Later he called his concerns "very grave." He asked again for "any and all documents that are relevant to the child's immigration status."

"I want it," he said. "I need it."

"Judge," said Shayan Elahi, the Orlando attorney of the girl's father, "that can happen this week."

The judge set another hearing for Oct. 23.

This story started as a case of a missing person. Rifqa, 17, ran away from her family's apartment in Westerville, Ohio, in the Columbus suburbs.

That was in July. She was found in August in Orlando, in the home of Christian evangelical pastors Blake and Beverly Lorenz.

She was taken into custody by the state Department of Children and Families and put with a different foster family.

At that point the question was jurisdiction: Florida or Ohio?

Dawson established emergency jurisdiction, buying time for authorities to look into her allegations that her father abused her and also the validity of her fears that she might be killed.

Authorities in both states have found no evidence of abuse and have called her fears unfounded.

Under interstate agreements, the judge in Florida needed a case in Ohio in which to cede jurisdiction.

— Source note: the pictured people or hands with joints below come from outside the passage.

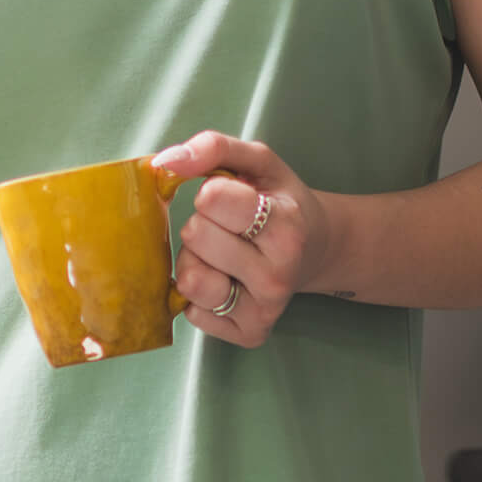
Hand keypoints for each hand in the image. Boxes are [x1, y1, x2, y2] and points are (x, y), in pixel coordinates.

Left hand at [151, 128, 333, 345]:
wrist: (317, 248)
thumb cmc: (279, 200)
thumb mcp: (258, 162)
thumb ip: (213, 148)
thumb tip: (164, 163)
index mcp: (285, 224)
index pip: (211, 198)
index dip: (211, 193)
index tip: (232, 199)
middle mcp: (279, 272)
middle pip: (195, 235)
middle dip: (202, 225)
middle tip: (229, 228)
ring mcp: (266, 308)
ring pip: (190, 279)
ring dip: (195, 262)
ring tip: (222, 255)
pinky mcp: (250, 334)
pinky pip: (193, 313)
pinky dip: (199, 295)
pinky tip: (226, 281)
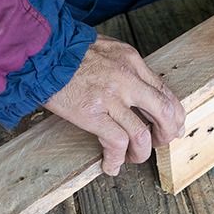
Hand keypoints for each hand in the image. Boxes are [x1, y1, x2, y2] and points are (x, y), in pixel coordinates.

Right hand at [44, 35, 185, 175]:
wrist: (40, 51)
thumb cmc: (66, 50)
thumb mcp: (105, 48)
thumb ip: (123, 66)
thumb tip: (136, 89)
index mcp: (131, 61)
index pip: (164, 91)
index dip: (173, 115)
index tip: (172, 126)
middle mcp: (127, 78)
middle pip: (164, 112)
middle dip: (167, 134)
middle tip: (160, 144)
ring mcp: (111, 97)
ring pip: (142, 134)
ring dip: (141, 153)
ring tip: (132, 158)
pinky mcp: (92, 113)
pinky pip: (115, 143)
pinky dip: (116, 159)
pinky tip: (110, 165)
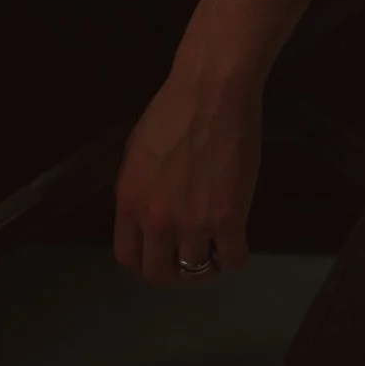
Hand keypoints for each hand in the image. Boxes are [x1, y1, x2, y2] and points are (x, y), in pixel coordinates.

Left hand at [112, 70, 262, 285]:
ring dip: (207, 262)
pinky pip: (233, 259)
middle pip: (161, 274)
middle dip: (175, 270)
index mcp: (129, 202)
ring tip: (215, 243)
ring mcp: (194, 223)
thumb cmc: (172, 110)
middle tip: (188, 255)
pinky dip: (235, 256)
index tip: (160, 254)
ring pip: (198, 271)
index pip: (128, 258)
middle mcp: (157, 220)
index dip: (146, 261)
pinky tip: (236, 239)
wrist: (212, 91)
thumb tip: (145, 219)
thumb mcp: (137, 153)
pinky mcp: (229, 218)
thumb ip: (138, 192)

The girl's parents opened a dependency case in Ohio, which led to Tuesday's hearing. A judge in Ohio said over the phone in court that the case should be sent back to Columbus.

The two Orlando attorneys for the parents agreed with that. So did the attorneys for DCF.

The girl's pro bono Orlando attorney, John Stemberger, said the case should stay in Florida, saying Rifqa wants it to.

Bartholomew said she was not as concerned with where the case was heard, but she was adamant on several points: a psychological evaluation should be done on Rifqa in Florida; she needs to finish her semester of schoolwork; and the immigration questions need to be resolved.

Attorneys in this case can't talk publicly - there are gag orders in both states - so they can't address her immigration status directly.

Neither can immigration officials. It's not a public record.

"Just like a medical record," said Ana Santiago, a spokeswoman for the U.S. Citizenship and Immigration Services.

As for its relevance, or lack of relevance, in a case like this?

"That's a question I'd definitely have to run by our attorneys," said Nicole Navas, a spokeswoman for Immigration and Customs Enforcement. "These types of things, everything's evaluated on a case-by-case basis."